Watch Olivia Rodrigo Crush ‘Drivers License’ and ‘Good 4 U’ on ‘Saturday Night Live’
Olivia Rodrigo SNL
“Are they real?” Her career stage, “Saturday Night Live”, is one of the great proving grounds – for decades we’ve seen Nirvana, Pink and Kendrick Lamar crush it and Ashley Simpson and Lana Del Rey in a grand style, five top names To give- prime example. Without setting too high a standard, it’s safe to say that fast-rising 18-year-old singer-actor Olivia Rodrigo, who already has one of the biggest hits of the year with the teen-heartbreak anthem “Drivers License”, has Knocked. Her two-song performance outside the park on Saturday night.
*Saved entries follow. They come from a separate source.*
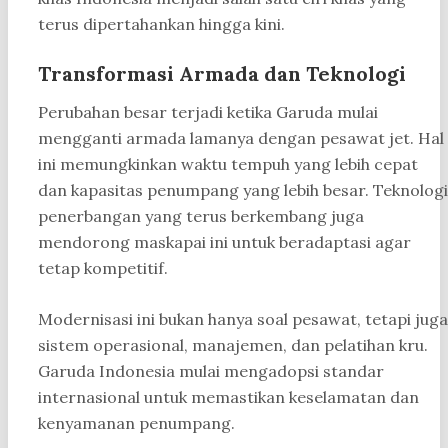
terus dipertahankan hingga kini.
Transformasi Armada dan Teknologi
Perubahan besar terjadi ketika Garuda mulai
mengganti armada lamanya dengan pesawat jet. Hal
ini memungkinkan waktu tempuh yang lebih cepat
dan kapasitas penumpang yang lebih besar. Teknologi
penerbangan yang terus berkembang juga
mendorong maskapai ini untuk beradaptasi agar
tetap kompetitif.
Modernisasi ini bukan hanya soal pesawat, tetapi juga
sistem operasional, manajemen, dan pelatihan kru.
Garuda Indonesia mulai mengadopsi standar
internasional untuk memastikan keselamatan dan
kenyamanan penumpang.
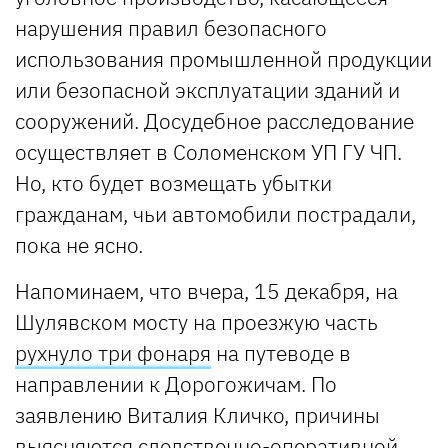
нарушения правил безопасного
использования промышленной продукции
или безопасной эксплуатации зданий и
сооружений. Досудебное расследование
осуществляет в Соломенском УП ГУ ЧП.
Но, кто будет возмещать убытки
гражданам, чьи автомобили пострадали,
пока не ясно.
Напоминаем, что вчера, 15 декабря, на
Шулявском мосту на проезжую часть
рухнуло три фонаря
на путеводе в
направлении к Дорогожичам. По
заявлению Виталия Кличко, причины
выясняются следственно-оперативной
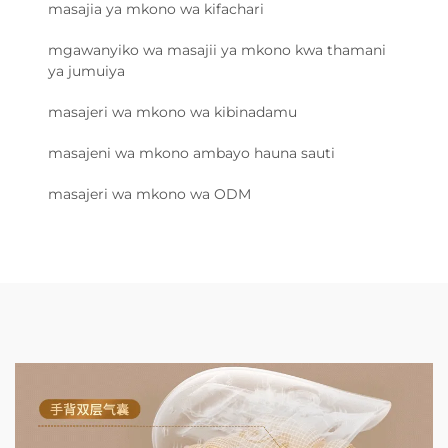
masajia ya mkono wa kifachari
mgawanyiko wa masajii ya mkono kwa thamani
ya jumuiya
masajeri wa mkono wa kibinadamu
masajeni wa mkono ambayo hauna sauti
masajeri wa mkono wa ODM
Rodrigo’s solo career didn’t even begin until “Drivers License” was released in January, but after three seasons a teenage musician was featured on Disney’s “BizzardWorks” and the network’s catchy title was “High School Musical: The Musical” : The Series “. (With a second launching this year) This is a role for which she has been under intense training since adolescence (with a recent public love-triangle drama with Costar). And while TV shows have been starting musical careers since the ‘50s – from Rick Nelson and Monkez to Britney Spears, Justin Timberlake and Miley Cyrus – Rodrigo (a Variety “Young Hollywood” honoree last year) is channeling his acting skills Creating a different kind of personality, slightly more believable and weaker than the megawatt-level superstars above. Although she has been performing songs on major television shows for a third of her life, Saturday’s “SNL” spot was the first time the world saw her performing as a character instead of herself.
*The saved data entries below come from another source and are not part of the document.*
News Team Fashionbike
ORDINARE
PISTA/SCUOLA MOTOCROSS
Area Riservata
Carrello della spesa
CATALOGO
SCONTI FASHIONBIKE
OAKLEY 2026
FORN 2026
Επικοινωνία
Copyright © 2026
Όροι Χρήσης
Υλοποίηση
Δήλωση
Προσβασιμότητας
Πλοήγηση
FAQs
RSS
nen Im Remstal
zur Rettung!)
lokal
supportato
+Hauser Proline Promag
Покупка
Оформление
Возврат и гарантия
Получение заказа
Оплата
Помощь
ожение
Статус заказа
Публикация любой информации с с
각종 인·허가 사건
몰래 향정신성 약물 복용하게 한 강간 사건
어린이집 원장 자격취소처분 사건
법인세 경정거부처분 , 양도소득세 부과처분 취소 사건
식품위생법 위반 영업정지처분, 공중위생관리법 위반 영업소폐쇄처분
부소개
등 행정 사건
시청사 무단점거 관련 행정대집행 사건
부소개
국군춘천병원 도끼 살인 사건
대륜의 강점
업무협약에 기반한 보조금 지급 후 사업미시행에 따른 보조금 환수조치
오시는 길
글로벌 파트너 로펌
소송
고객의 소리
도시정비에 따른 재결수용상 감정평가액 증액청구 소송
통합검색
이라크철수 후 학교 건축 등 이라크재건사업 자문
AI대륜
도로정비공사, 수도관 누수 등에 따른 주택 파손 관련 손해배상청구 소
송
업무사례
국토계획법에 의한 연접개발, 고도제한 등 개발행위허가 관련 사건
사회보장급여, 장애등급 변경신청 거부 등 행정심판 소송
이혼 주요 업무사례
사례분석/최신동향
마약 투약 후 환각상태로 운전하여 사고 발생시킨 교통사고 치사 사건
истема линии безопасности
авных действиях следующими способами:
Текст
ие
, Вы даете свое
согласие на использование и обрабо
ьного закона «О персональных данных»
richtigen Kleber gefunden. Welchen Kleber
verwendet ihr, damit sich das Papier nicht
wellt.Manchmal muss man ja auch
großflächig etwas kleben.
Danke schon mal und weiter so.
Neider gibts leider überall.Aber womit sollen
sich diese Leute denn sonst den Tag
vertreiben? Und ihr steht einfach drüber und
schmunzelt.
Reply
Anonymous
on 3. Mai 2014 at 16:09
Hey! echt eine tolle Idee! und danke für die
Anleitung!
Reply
Still, all the actors have a personality, and she expertly crafted it: she can express herself with facial expressions ranging from sadness to derision at the “SNL” performance of “Drivers License”, which accompanies her Began in front of the stage for a dramatic finale before sitting on the piano. But for her latest single “Good 4 U”, she was in a different guise, with Alanis Morissette and Avril Lavigne perhaps with Hayley Williams, twirling her arms and smiling and happily posing in her five-piece, mostly female band Pushing it forward.
That second performance also had a narrative: During brief pre-commercial previews of all “SNL” musical performances, she gave the camera a big smile, followed by a panicked, butterflies-in-the-belly grin – and She then cashed it (and she knew she would catch it), instead of smiling or holding a pose, while the audience cheered like most of the cast, she smiled quickly at the camera and then ran and ran to her smiling bass player. Embraced until the show was cut by one, it’s hard not to like the ad.
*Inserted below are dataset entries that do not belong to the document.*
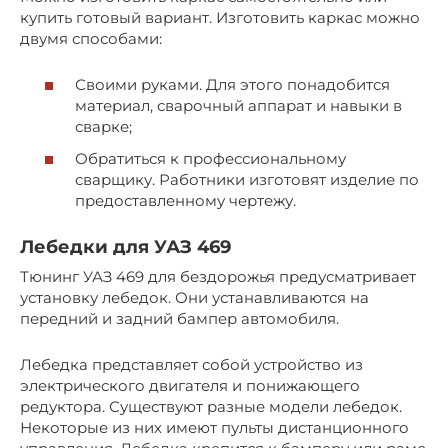
купить готовый вариант. Изготовить каркас можно
двумя способами:
Своими руками. Для этого понадобится
материал, сварочный аппарат и навыки в
сварке;
Обратиться к профессиональному
сварщику. Работники изготовят изделие по
предоставленному чертежу.
Лебедки для УАЗ 469
Тюнинг УАЗ 469 для бездорожья предусматривает
установку лебедок. Они устанавливаются на
передний и задний бампер автомобиля.
Лебедка представляет собой устройство из
электрического двигателя и понижающего
редуктора. Существуют разные модели лебедок.
Некоторые из них имеют пульты дистанционного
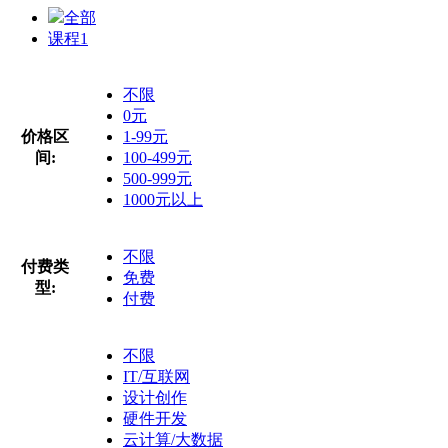
全部
课程
1
不限
0元
价格区
1-99元
间:
100-499元
500-999元
1000元以上
不限
付费类
免费
型:
付费
不限
IT/互联网
设计创作
硬件开发
云计算/大数据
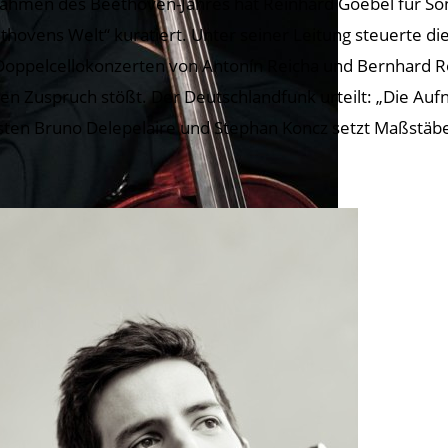
ahmen des Beethoven-Jahres hat Reinhard Goebel für Sony 
thovens Welt“ kuratiert. Unter seiner Leitung steuerte di
Doppelcellokonzerten von Antonín Reicha und Bernhard Ro
en Zuspruch stößt. Der Deutschlandfunk urteilt: „Die Auf
isten Bruno Delepelaire und Stephan Koncz setzt Maßstäbe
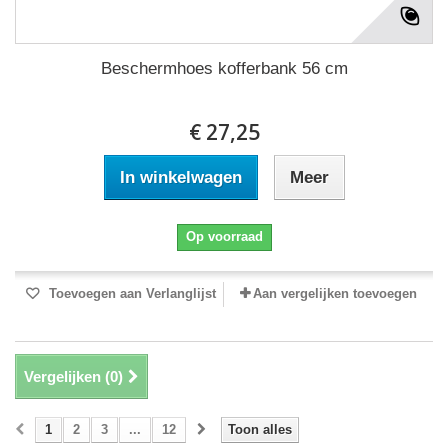
Beschermhoes kofferbank 56 cm
€ 27,25
In winkelwagen
Meer
Op voorraad
Toevoegen aan Verlanglijst
Aan vergelijken toevoegen
Vergelijken (
0
)
1
2
3
...
12
Toon alles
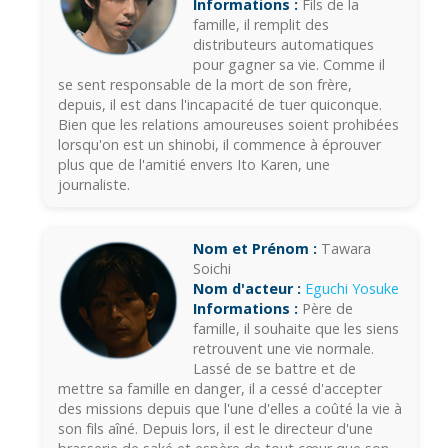
Informations :
Fils de la
famille, il remplit des
distributeurs automatiques
pour gagner sa vie. Comme il
se sent responsable de la mort de son frère,
depuis, il est dans l'incapacité de tuer quiconque.
Bien que les relations amoureuses soient prohibées
lorsqu'on est un shinobi, il commence à éprouver
plus que de l'amitié envers Ito Karen, une
journaliste.
Nom et Prénom :
Tawara
Soichi
Nom d'acteur :
Eguchi Yosuke
Informations :
Père de
famille, il souhaite que les siens
retrouvent une vie normale.
Lassé de se battre et de
mettre sa famille en danger, il a cessé d'accepter
des missions depuis que l'une d'elles a coûté la vie à
son fils aîné. Depuis lors, il est le directeur d'une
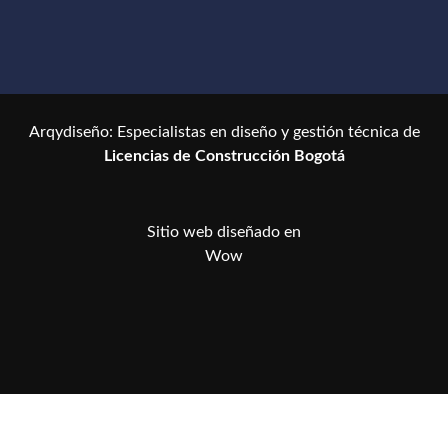
Arqydiseño: Especialistas en diseño y gestión técnica de
Licencias de Construcción Bogotá
Sitio web diseñado en
W
o
w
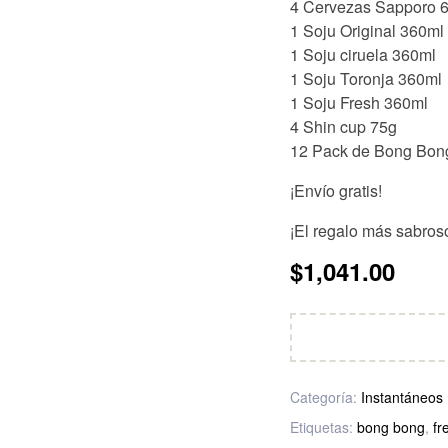
4 Cervezas Sapporo 
1 Soju Original 360ml
1 Soju ciruela 360ml
1 Soju Toronja 360ml
1 Soju Fresh 360ml
4 Shin cup 75g
12 Pack de Bong Bon
¡Envío gratis!
¡El regalo más sabros
$
1,041.00
Categoría:
Instantáneos
Etiquetas:
bong bong
,
fr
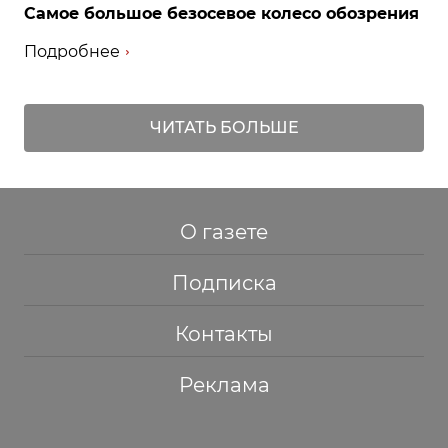
Самое большое безосевое колесо обозрения
Подробнее
ЧИТАТЬ БОЛЬШЕ
О газете
Подписка
Контакты
Реклама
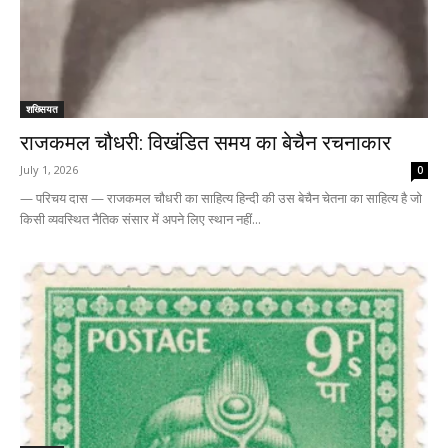
शख्सियत
राजकमल चौधरी: विखंडित समय का बेचैन रचनाकार
July 1, 2026
0
— परिचय दास — राजकमल चौधरी का साहित्य हिन्दी की उस बेचैन चेतना का साहित्य है जो
किसी व्यवस्थित नैतिक संसार में अपने लिए स्थान नहीं...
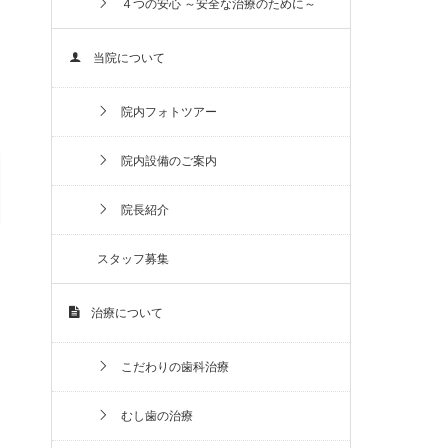
４つの安心 ～安全な治療のために～
当院について
院内フォトツアー
院内設備のご案内
院長紹介
スタッフ募集
治療について
こだわりの歯科治療
むし歯の治療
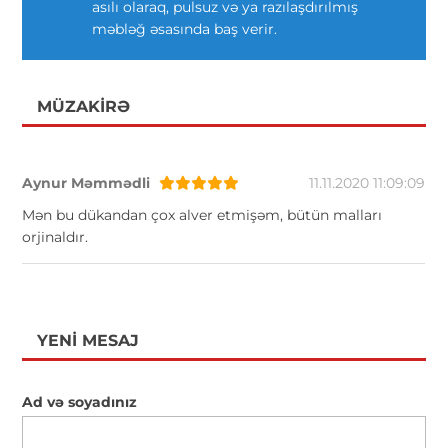
asılı olaraq, pulsuz və ya razılaşdırılmış
məbləğ əsasında baş verir.
MÜZAKIRƏ
Aynur Məmmədli
11.11.2020 11:09:09
Mən bu dükandan çox alver etmişəm, bütün malları
orjinaldır.
YENI MESAJ
Ad və soyadınız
TV performances are a major but unreliable predictor of an artist’s longevity or “real” -ness – the ability for cameras to nail two songs doesn’t mean they have a career or even a strong concert set. Simultaneously, Rodrigo performed two-thirds of his current, three-song solo catalog on Saturday night. But his debut album, “Khatta,” drops on Friday: If this performance and these two songs, which balance anger and sadness with joy and happiness – emotions that are currently too much as the masks descend and we dream Dare to see that it’s almost over – any hint, she could be our next superstar.